*Tasks to perform*:
A. Decide whether each statement agrees with the chondroitin sulfate excerpt. Answer yes or no for each, and quote the exact words of the excerpt that decide it.
(i) The modification of chondroitin sulfate with glycidyl methacrylate was carried out in water.
(ii) The hydrogel spheres were formed in an oil-in-water emulsion.
(iii) Hollowed polymer structures are expected to affect the treatment of rheumatoid arthritis.
B. Extend the chondroitin sulfate excerpt, starting after its last sentence.

*Excerpt*:

BEGIN

Purpose: The synthesis of nanometer and submicrometer hollow particles could be a motivating way to imprint new therapeutic properties into a chondroitin sulfate-based hydrogel formulation. The use of hollowed polymer structures as a formulation strategy is expected to have an impact in the effective therapy in the treatment of rheumatoid arthritis.
Methods: Chemical modification of the chondroitin sulfate with glycidyl methacrylate (GMA) was performed in water under thermal and acid stimuli. The hydrogel spheres were formed upon cross-linking reaction of modified chondroitin sulfate (CSM) in a water-in-benzyl alcohol nano-droplet emulsion.

END

*Excerpted records*:
BEGIN

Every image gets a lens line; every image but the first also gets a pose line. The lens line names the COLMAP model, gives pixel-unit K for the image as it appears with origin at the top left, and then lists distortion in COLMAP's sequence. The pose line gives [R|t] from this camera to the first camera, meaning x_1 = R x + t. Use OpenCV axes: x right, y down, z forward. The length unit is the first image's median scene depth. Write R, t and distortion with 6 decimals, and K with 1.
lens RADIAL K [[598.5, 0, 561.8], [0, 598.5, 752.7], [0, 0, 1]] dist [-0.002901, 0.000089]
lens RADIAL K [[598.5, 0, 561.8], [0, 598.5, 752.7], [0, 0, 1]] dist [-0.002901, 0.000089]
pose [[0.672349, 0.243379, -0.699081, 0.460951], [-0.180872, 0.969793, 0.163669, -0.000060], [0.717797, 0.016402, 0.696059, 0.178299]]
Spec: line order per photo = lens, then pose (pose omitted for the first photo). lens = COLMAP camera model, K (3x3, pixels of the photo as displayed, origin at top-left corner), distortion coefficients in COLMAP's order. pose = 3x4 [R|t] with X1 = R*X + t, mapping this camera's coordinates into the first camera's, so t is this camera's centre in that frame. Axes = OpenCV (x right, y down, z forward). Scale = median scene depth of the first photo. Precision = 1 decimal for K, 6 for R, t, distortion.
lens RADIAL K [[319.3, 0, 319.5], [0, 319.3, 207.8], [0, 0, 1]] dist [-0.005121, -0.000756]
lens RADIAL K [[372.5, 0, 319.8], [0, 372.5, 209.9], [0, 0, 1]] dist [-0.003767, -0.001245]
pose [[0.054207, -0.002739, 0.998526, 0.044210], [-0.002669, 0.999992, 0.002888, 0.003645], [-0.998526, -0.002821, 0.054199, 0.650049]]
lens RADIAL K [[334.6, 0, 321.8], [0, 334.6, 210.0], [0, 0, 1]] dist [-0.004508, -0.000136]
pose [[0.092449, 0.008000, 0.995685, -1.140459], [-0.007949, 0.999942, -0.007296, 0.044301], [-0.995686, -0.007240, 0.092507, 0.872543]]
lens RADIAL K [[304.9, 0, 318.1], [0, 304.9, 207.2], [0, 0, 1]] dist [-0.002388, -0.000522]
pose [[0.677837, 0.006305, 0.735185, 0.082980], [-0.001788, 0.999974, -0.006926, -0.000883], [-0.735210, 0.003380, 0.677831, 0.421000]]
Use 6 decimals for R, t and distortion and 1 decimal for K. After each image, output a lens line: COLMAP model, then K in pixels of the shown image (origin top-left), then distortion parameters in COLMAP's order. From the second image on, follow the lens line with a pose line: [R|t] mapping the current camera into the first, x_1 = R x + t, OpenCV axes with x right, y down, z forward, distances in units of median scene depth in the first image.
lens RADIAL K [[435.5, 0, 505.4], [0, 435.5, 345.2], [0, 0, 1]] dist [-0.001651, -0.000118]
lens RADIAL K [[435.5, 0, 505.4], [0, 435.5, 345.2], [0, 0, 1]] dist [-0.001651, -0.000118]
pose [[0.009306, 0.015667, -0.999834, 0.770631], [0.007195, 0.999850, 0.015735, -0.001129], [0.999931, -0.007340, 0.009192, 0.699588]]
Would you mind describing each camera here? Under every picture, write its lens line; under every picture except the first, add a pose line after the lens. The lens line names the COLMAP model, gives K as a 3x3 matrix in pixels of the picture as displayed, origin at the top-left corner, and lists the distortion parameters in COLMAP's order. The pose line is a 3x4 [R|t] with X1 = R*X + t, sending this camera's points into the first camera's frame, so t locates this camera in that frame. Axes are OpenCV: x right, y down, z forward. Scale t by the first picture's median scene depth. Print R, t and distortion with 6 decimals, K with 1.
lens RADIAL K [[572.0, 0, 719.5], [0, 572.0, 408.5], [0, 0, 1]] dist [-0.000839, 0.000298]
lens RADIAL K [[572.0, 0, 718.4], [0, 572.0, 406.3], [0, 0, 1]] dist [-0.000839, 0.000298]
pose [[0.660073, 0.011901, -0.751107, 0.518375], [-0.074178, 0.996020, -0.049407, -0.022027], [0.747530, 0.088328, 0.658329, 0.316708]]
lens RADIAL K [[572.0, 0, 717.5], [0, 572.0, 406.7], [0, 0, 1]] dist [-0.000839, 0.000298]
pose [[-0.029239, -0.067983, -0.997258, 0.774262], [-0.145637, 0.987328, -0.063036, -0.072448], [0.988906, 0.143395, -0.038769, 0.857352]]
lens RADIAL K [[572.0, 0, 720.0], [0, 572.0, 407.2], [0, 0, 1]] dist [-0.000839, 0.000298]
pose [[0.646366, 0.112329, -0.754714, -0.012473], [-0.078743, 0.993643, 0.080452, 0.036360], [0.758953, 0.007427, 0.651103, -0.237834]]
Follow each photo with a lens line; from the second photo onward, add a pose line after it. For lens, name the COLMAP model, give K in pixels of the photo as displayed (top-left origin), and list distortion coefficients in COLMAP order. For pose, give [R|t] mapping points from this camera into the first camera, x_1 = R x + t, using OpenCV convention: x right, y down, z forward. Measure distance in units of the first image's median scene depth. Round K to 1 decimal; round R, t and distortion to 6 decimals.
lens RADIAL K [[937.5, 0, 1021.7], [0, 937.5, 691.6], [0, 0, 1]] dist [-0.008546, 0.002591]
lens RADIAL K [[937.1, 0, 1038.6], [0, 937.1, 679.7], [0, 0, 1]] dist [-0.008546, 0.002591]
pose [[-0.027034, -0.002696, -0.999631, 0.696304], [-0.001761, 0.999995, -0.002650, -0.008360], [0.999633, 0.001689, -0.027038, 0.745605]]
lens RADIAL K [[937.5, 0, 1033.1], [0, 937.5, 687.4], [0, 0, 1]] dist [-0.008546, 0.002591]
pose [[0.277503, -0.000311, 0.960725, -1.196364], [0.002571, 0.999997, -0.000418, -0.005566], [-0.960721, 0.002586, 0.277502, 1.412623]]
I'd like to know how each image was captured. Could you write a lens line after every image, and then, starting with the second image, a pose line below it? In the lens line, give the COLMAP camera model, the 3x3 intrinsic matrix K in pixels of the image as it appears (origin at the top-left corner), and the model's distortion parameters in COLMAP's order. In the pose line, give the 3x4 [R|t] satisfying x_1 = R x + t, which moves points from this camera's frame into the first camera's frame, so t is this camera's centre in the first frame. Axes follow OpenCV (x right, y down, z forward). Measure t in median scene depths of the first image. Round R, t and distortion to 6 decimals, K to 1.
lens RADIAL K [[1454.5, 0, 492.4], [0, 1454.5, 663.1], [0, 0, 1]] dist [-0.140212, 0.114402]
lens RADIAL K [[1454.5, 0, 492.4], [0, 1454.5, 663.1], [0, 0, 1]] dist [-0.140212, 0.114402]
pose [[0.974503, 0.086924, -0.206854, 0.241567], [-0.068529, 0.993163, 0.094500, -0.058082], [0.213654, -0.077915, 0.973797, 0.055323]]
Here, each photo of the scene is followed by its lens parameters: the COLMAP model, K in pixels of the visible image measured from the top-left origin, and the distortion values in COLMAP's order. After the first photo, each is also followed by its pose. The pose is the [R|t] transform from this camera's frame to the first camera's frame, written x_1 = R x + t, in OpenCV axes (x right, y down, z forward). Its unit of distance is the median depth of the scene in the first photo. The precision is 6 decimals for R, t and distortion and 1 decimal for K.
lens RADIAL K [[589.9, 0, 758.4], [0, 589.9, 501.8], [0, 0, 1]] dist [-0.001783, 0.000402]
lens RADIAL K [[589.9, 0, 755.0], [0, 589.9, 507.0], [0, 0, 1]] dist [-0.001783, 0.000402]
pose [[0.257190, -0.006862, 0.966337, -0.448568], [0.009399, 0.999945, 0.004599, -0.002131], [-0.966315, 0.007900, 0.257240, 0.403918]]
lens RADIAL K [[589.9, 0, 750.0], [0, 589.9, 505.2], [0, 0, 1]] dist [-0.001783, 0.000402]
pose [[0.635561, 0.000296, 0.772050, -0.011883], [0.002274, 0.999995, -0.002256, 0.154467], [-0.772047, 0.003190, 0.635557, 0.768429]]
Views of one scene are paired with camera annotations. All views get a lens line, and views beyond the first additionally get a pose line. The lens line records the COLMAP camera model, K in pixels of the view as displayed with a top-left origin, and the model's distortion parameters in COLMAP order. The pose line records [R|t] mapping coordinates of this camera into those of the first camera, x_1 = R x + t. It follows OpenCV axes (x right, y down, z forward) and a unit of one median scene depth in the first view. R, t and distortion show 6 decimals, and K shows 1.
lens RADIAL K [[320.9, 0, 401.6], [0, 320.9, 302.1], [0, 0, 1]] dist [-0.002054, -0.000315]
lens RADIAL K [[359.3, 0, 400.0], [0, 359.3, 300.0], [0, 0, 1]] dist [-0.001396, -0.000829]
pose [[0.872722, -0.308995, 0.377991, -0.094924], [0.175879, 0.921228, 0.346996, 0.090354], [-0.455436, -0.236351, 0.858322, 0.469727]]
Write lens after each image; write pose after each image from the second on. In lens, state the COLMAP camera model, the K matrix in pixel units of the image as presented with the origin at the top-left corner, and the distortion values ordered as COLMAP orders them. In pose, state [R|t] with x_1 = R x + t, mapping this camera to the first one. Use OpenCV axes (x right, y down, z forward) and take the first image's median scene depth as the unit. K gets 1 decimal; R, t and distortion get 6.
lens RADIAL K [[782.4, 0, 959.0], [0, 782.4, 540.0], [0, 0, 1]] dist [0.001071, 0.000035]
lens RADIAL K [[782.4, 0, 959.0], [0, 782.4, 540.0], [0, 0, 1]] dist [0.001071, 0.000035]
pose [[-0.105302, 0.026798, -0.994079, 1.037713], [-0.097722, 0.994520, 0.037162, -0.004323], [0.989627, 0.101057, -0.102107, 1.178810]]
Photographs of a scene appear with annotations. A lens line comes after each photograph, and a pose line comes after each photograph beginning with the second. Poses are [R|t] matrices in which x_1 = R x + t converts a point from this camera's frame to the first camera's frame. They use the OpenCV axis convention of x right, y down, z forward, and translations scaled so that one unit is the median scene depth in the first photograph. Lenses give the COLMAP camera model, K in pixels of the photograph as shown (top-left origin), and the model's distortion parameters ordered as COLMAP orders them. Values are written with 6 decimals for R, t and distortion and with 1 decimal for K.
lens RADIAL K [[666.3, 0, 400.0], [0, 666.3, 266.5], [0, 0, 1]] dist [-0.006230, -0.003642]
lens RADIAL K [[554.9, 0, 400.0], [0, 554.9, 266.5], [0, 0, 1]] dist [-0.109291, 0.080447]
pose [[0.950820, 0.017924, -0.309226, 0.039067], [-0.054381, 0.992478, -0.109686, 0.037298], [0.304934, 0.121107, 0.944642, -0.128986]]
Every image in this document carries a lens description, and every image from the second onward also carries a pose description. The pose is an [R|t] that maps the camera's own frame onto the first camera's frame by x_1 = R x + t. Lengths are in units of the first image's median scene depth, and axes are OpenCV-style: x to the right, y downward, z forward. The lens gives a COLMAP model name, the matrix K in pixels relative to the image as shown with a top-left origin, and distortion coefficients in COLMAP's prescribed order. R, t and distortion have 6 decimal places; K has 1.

END

*Responses by task*:
A.
(i) Yes: "was performed in water under thermal and acid stimuli"
(ii) No: "in a water-in-benzyl alcohol nano-droplet emulsion"
(iii) Yes: "expected to have an impact in the effective therapy in the treatment of rheumatoid arthritis"

B.
Results: 1H NMR and 13C NMR spectra showed that the carbon-carbon pi-bonds coming from the GMA were incorporated onto backbones of CS. 13C-CP/MAS NMR spectra revealed that the formation of the CSM hydrogel spheres during the dispersion stage occurred by way of carbon-carbon pi-bonds on the CSM structure. The spherical shapes of the particles with diameters in the range of 20 microm to 500 nm were very clearly verified by SEM images where the dark center and edge of the hollow spheres could be identified easily.
Conclusions: Nanometer- and submicrometer-sized hydrogel spheres with hollow interior were produced from chondroitin sulfate by using a new strategy of hydrogel synthesis.